Não em nosso nome, declaram milhares de judeus fora, sobretudo nos EUA. Que não só dizem o que Guterres disse sobre o cessar-fogo, a ocupação, as violações de Israel, como vão além. Dizem a Israel e a esse novo presidente de Israel que se tornou Joe Biden: a nossa dor não é a vossa arma.
Como de outra forma fez uma das reféns que o Hamas libertou, a espantosa Yocheved Lifshitz, de 85 anos. Sofreu no rapto, conta-o. Também conta que foi bem tratada em cativeiro. Não tenho espaço aqui para o que isto pede. Mas a sequência de imagens em que ela estende a mão para se despedir dos captores, e as mãos se apertam, é assombrosa.
Que cada um dos 220 reféns do Hamas se salve. Têm Israel, Biden, UE e parceiros a lutar por isso, e ainda bem. Guterres também o pediu. Mas até ele falar agora, quem com poder falara pelos milhões de palestinianos reféns de Israel há décadas?
4. Há um par de dias, Obama criticou o corte de água, comida e energia, a desumanização dos palestinianos que endurece gerações. Ajudou a atenuar o belicismo de Biden. O próprio Biden parece tê-lo atenuado.
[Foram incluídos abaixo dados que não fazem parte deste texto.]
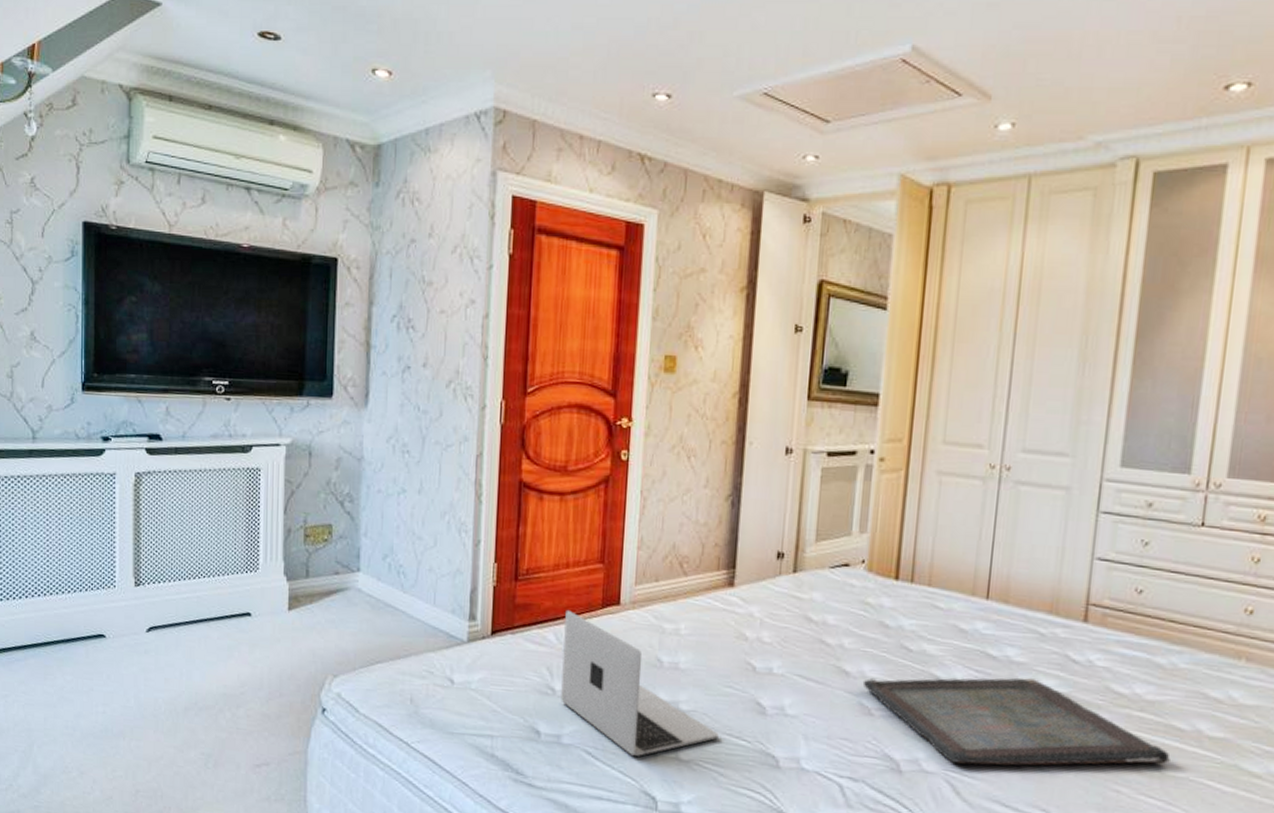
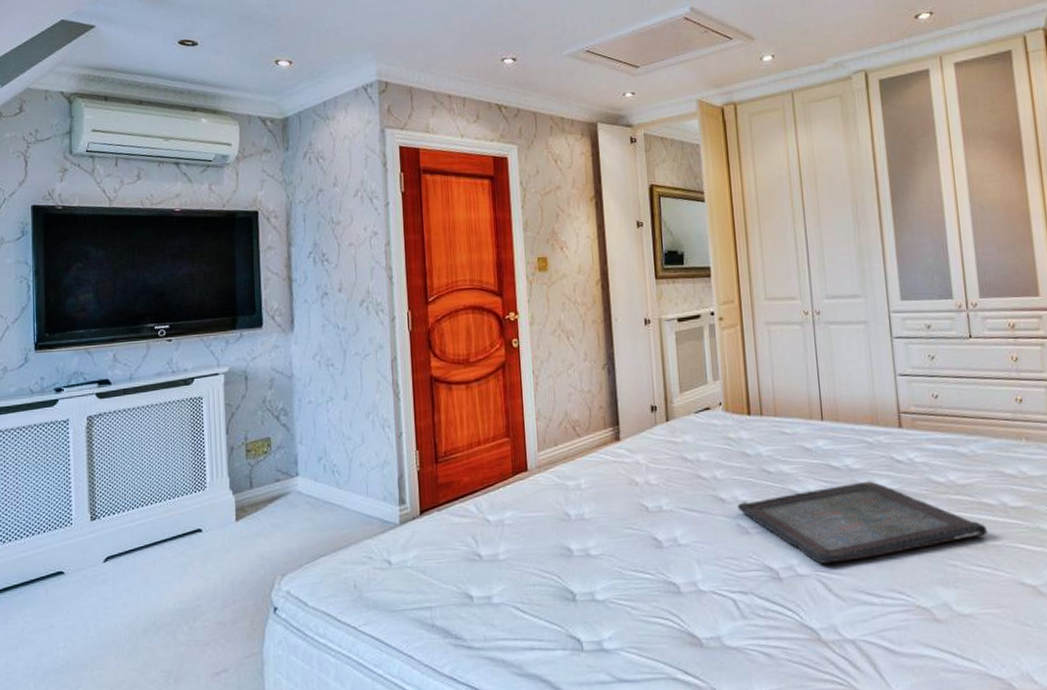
laptop: present [561,611,719,756] -> none [482,483,626,604]

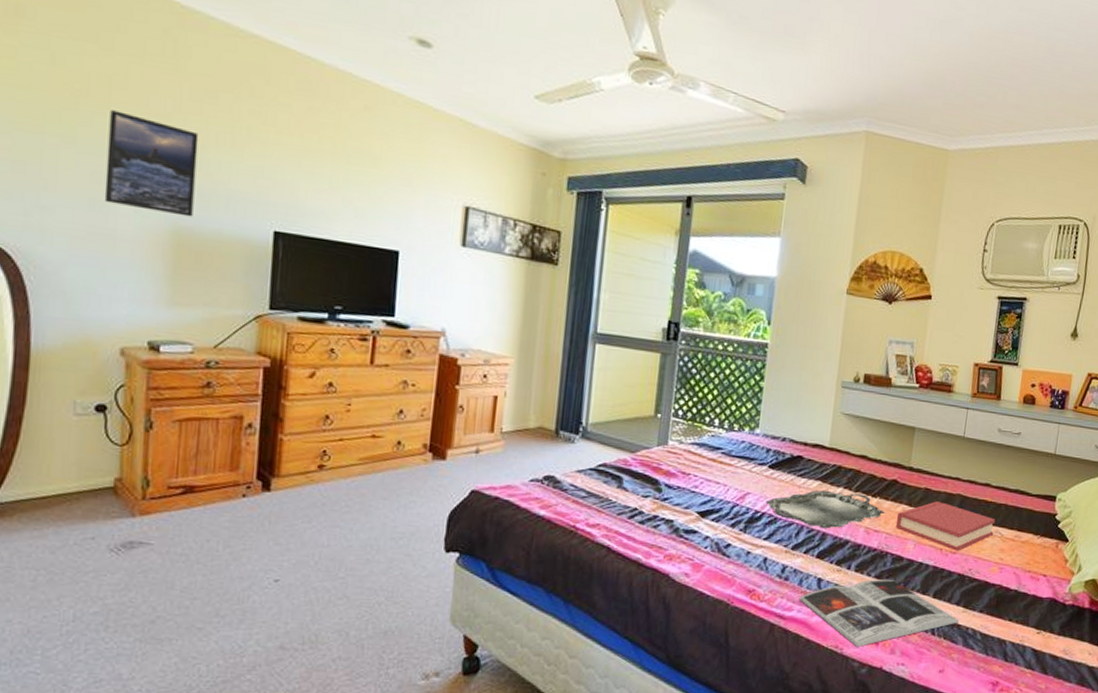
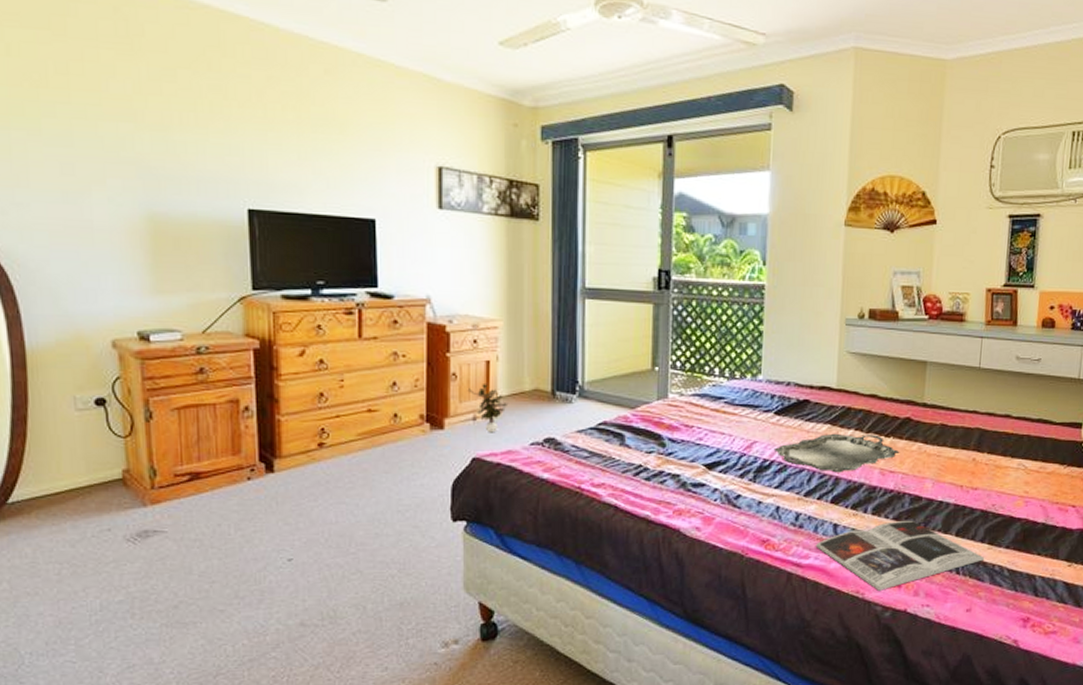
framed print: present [104,110,199,217] -> none [71,98,166,202]
potted plant: none [472,417,513,467] -> present [467,382,509,433]
hardback book: present [896,501,996,551] -> none [912,437,1018,487]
Mas foi Guterres quem deu o salto em frente. Será mais difícil proibir bandeiras palestinianas, reprimir manifestações, expor um preconceito em curso. Que a Europa se pergunte: se fossem cristãos, judeus, brancos, já apelaria ao cessar-fogo? Teríamos chegado ao gueto de Gaza? Nunca mais é nunca mais para toda a gente. Zero tolerância para anti-semitismo vai a par com zero tolerância para qualquer racismo.
E no seu salto em frente, Guterres toca essa nova geração que está agora mesmo a sair à rua pelo mundo contra o horror em Gaza. Em vigília frente ao Parlamento português, na língua do secretário-geral da ONU, no instante mesmo em que termino este texto.»